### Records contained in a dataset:
──────────────────────────────
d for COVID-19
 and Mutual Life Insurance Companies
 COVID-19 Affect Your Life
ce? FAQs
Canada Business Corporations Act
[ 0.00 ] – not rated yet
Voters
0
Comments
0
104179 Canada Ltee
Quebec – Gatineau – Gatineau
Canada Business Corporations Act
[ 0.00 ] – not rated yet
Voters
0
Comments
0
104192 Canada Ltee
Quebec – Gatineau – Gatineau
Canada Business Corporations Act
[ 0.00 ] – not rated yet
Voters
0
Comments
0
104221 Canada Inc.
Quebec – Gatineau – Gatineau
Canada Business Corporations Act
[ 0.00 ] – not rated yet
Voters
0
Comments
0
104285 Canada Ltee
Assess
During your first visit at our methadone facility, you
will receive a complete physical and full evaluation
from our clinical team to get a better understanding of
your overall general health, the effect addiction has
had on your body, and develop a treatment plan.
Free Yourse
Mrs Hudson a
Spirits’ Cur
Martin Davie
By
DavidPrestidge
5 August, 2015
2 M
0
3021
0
──────────────────────────────
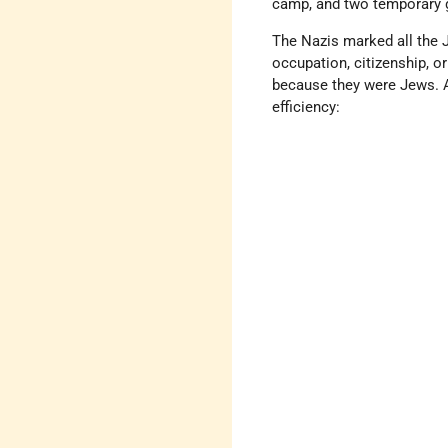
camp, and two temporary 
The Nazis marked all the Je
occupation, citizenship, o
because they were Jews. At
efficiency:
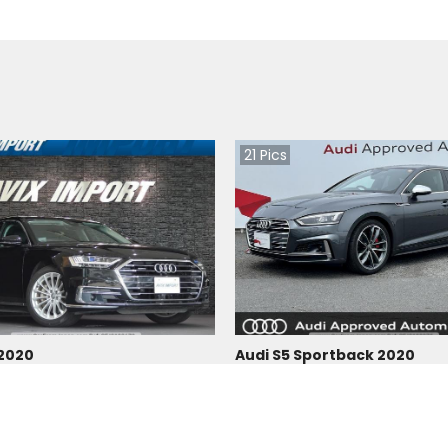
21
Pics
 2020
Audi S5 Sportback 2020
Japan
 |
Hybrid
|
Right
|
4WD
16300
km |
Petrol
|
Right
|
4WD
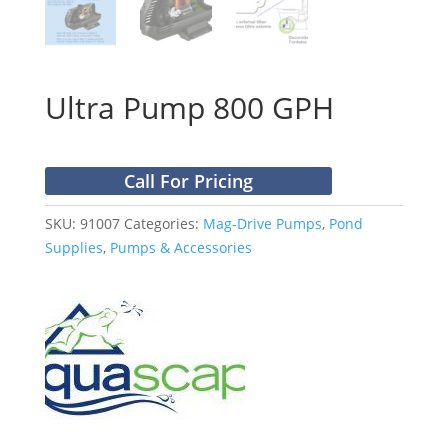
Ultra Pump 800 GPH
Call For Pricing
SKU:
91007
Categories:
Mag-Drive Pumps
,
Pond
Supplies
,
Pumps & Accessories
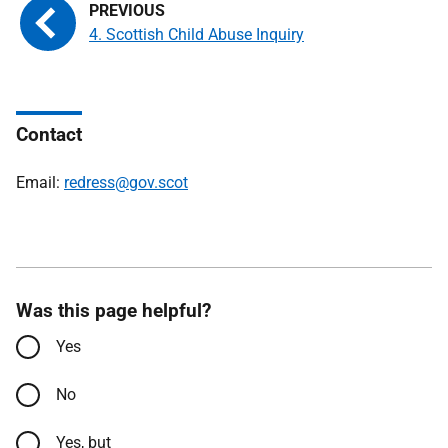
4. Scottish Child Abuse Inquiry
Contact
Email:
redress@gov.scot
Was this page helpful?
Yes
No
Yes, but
──────────────────────────────
Copy each line above holding "COVID".

d for COVID-19
 COVID-19 Affect Your Life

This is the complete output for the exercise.